REPUBLIKA.CO.ID, JAKARTA -- Asosiasi pengusaha Indonesia (Apindo) menilai kewajiban sertifikasi halal yang diatur dalam Undang-Undang Nomor 33 Tahun 2014 tentang Jaminan Produk Halal (JPH) berpotensi merugikan industri. Selain industri makanan dan minuman, Ketua Umum Apindo Hariyadi Sukamdani mengatakan, industri farmasi juga akan ikut terpukul dengan adanya kebijakan baru tersebut.
Ia menjelaskan, produk yang dihasilkan industri farmasi di Tanah Air hingga saat ini masih menggunakan bahan baku yang sebagian besar barang impor. Apabila produk tersebut ingin mendapat sertifikat halal, maka dibutuhkan biaya yang sangat besar karena proses audit harus dilakukan sampai ke luar negeri.
Hariyadi mengaku pernah berdiskusi dengan salah satu perusahaan farmasi asal Amerika Serikat yang menyebut bahwa perusahaannya membutuhkan biaya 80 juta dolar AS apabila ingin mengurus sertifikat halal untuk satu produk.
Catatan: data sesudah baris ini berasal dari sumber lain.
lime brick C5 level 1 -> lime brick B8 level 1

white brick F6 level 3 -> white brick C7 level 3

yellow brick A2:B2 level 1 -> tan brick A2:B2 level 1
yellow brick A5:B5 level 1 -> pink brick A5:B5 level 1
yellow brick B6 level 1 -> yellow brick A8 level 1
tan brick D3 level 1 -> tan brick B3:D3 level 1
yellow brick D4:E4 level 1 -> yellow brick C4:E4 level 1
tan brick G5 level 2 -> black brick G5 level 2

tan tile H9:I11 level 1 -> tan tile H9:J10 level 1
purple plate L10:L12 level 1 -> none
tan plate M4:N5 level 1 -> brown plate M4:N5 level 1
Biaya yang sangat besar itu tentu akan membuat produk mereka menjadi tidak kompetitif.
"Sudah pasti barang dia akan keluar dari Indonesia," tutur Hariyadi, saat ditemui wartawan di kantornya, Selasa (5/12).
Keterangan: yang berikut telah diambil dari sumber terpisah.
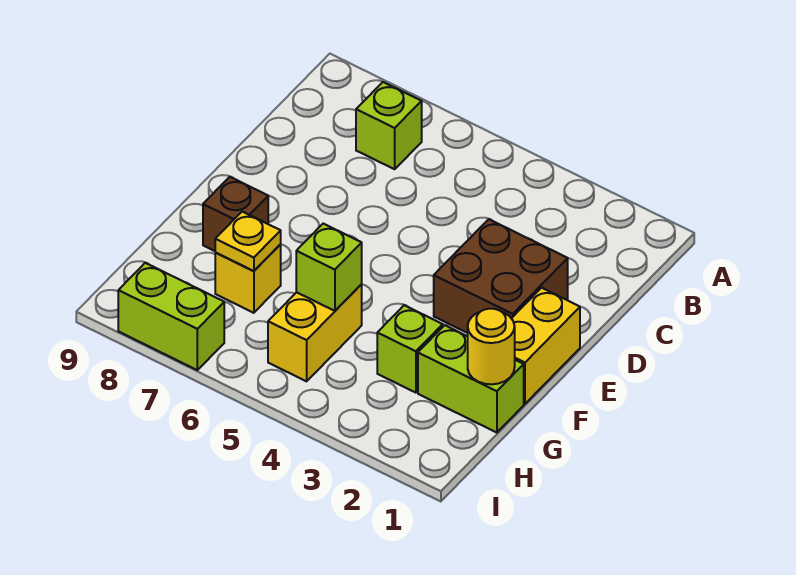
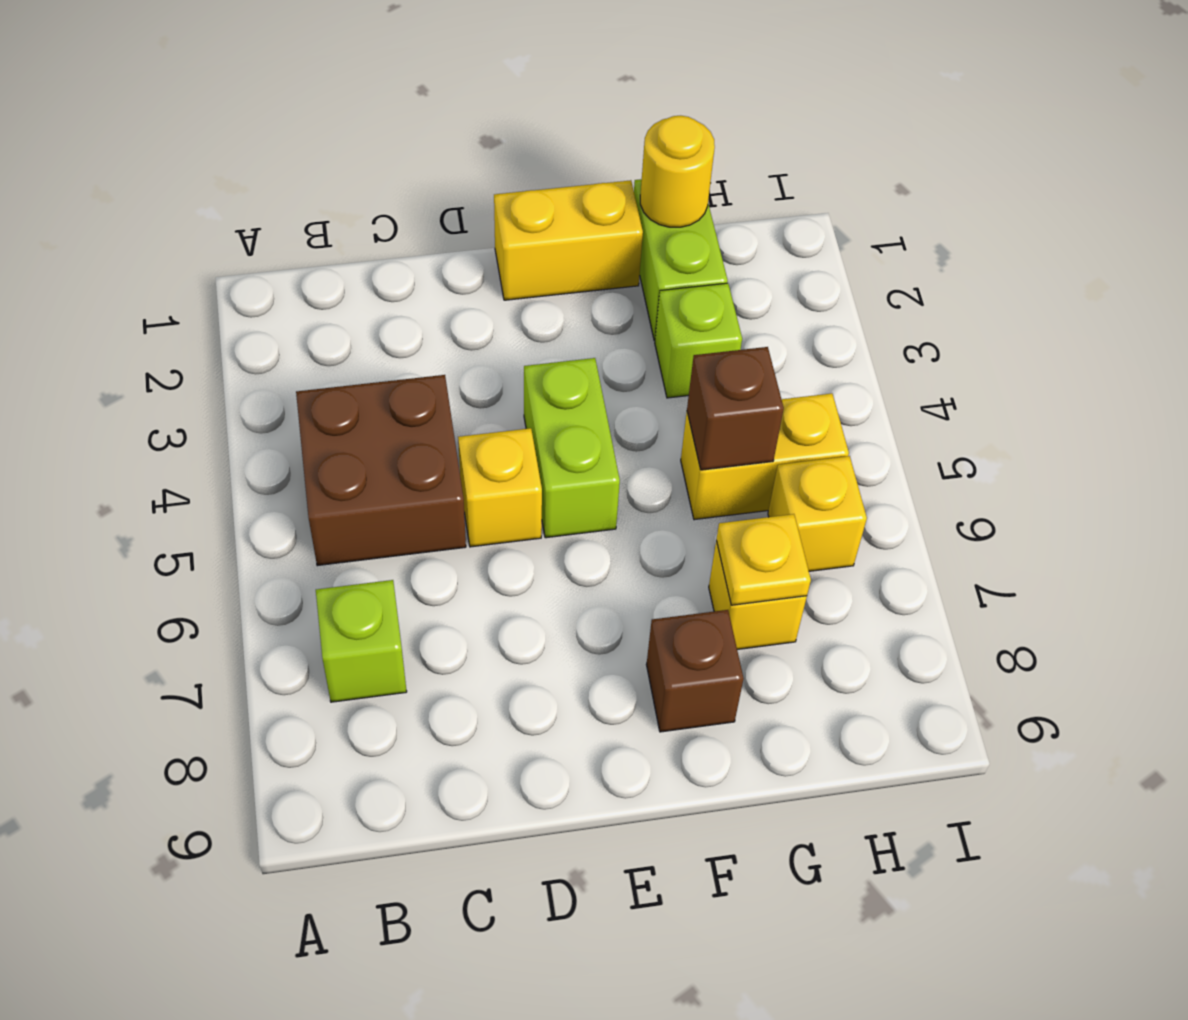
brown brick D2:E3 level 1 -> brown brick B4:C5 level 1
none -> yellow brick D5 level 1
lime brick G5 level 2 -> brown brick G5 level 2
none -> yellow brick H6 level 1
lime brick I7:I8 level 1 -> lime brick E4:E5 level 1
Karena itu lah, Hariyadi mendesak DPR, yang pertama kali berinisiatif mengusulkan Undang-Undang Jaminan Produk Halal, untuk merevisi pasal dalam UU tersebut yang menyatakan bahwa sertifikat halal adalah sebuah kewajiban. Baginya, pasal itu bertentangan dengan konsep halal yang berlaku dalam ajaran Islam. Sebab, produk yang sebenarnya dihalalkan dalam ajaran agama berpotensi dicap haram hanya karena tidak memiliki label halal.